No sector of the ag economy is more troubled than dairy. Milk prices are down 41 percent through June 2009 compared to June 2008. The cost of production has shot up due to feed and energy costs rising, so the cost of production, about $20 per hundredweight, is roughly double what dairy producers are receiving. Supply is so outpacing demand that the Cooperatives Working Together program has begun buying up herds of cows to slaughter them for meat production.

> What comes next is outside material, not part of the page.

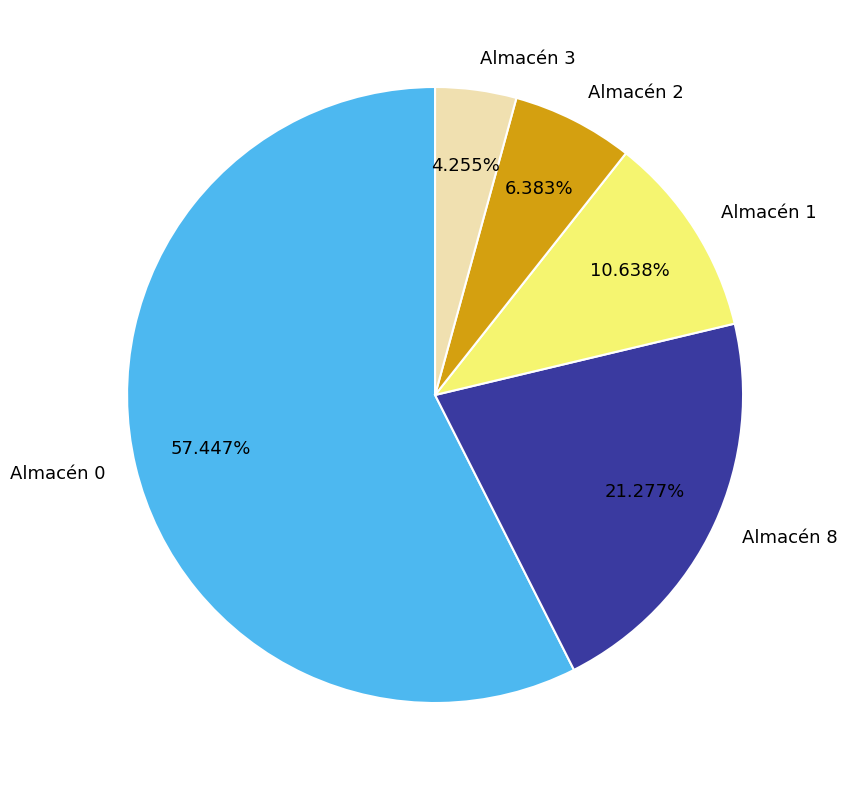

Which category has the smallest portion of the pie?

Almacén 3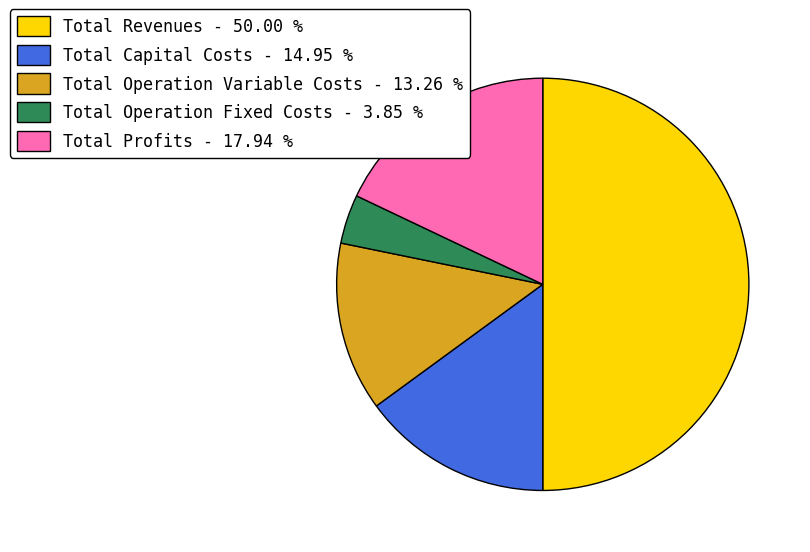

Rank the categories by value from highest to lowest.

Total Revenues, Total Profits, Total Capital Costs, Total Operation Variable Costs, Total Operation Fixed Costs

According to Wells Fargo's Kenneth McCorkle, executive vice president of agricultural industries, and economist Michael Swanson, the reason why dairy prices have fallen so precipitously is because of decreased demand. There was a contraction in global gross domestic product that depressed demand in once-key export growth regions, they say, and the European Union lifting its suspension of export subsidies created further pressure on exports.

"The big question, the unanswered question," says Blanchfield, "is what happens to the global economy in the next 12 months, because so much of what we produce on farms in this country depends upon exports for income. Agriculture is one of our biggest exports and if the rest of the world economy stays in the dump, that will start backing up into the ag sector. It's the major dark cloud on the horizon right now."

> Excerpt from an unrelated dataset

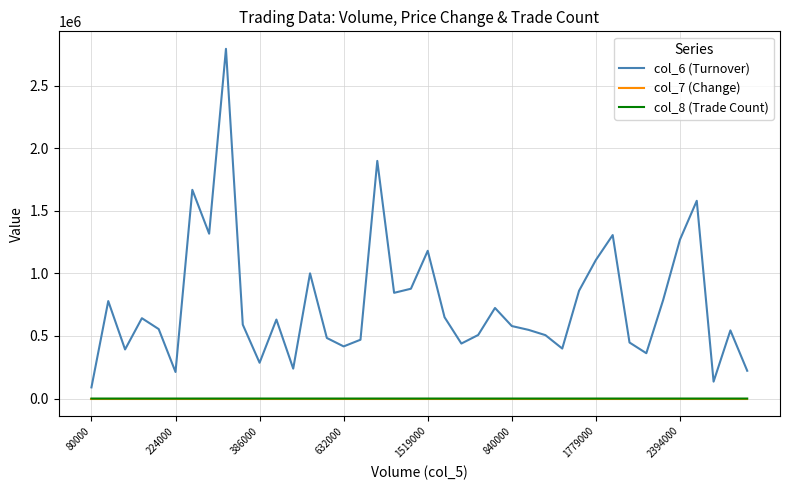

True or false: col_6 (Turnover) and col_7 (Change) cross at least once.

False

The COP states that U.S. ag exports declined 28 percent from a record high of $10.6 billion in October 2008, to $7.6 billion this past April.

In an email, Swanson and McCorkle said that, over the past two years, "agriculture and agribusiness have experienced unprecedented price, cost margin, and cash flow volatility. Such volatility is the new norm for the industry as we have linked agricultural commodity prices to the volatility of energy markets and increasingly exposed them to global markets."

This is how the industry works, though, says Cor Broekhuyse, executive vice president and regional head of Rabobank International-Americas. "That's how every cycle in agriculture is sorted out: Prices go down, people kill off dairy cows, they go into meat, so the production of milk will go down so the demand comes up again," he says. "It's rather deep this time, I must say, but it will come back. Same in the meat industry; this isn't a structural issue, it's a cyclical issue that will sort itself out by cutting production.

"People always have to eat," Broekhuyse continues. "There is a developing, new middle class consumer category in countries like China and India, where there is not a strongly developed domestic industry. So they will still rely a lot on imports from the Americas, not only the United States but Latin America. So maybe there is a dip now, but that is only temporary. I see long-term, good opportunity for farmers."